◆ **Document**
--------

Location
- 4700 Country Club Road Morehead City, North Carolina 28557 United States
- 34°44′15″N 76°47′09″W﻿ / ﻿34.7373831°N 76.7857687°W

Information
- School type: Public
- Founded: 1964 (62 years ago)
- CEEB code: 342720
- Principal: Justin Holt
- Teaching staff: 69.03 (FTE)
- Grades: 9–12
- Enrollment: 1,097 (2023-2024)
- Student to teacher ratio: 15.89
- Colors: Red, white, and blue
- Team name: Patriots
- Rival: East Carteret High School
- Website: wchs.carteretcountyschools.org

= West Carteret High School =

American public school in North Carolina

West Carteret High School is a public secondary school located in Morehead City, North Carolina on Country Club Road, and is part of the Carteret County Public Schools system. The school serves the student populations of Morehead City, Newport, Atlantic Beach, and surrounding areas. It opened in 1964, and has since grown to be the largest high school in Carteret County, NC. Its school mascot is Pete the Patriot.

--------

◆ **Collected material**
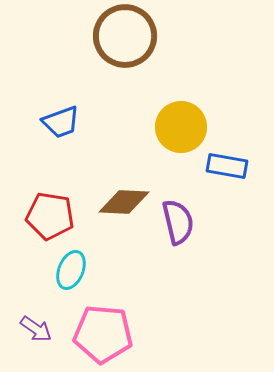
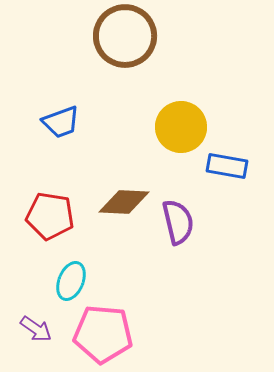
cyan ellipse: moved 11 px down
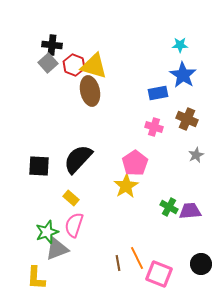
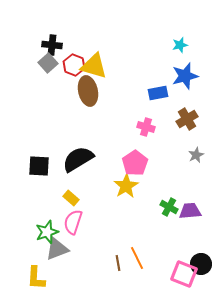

--------

◆ **Instructions to follow**
Answer these questions from the West Carteret High School page:
(a) Who is listed as principal?
(b) What is the name of the school mascot?
(c) Which school is named as the rival?

◆ **Exercise response**
(a) Justin Holt
(b) Pete the Patriot
(c) East Carteret High School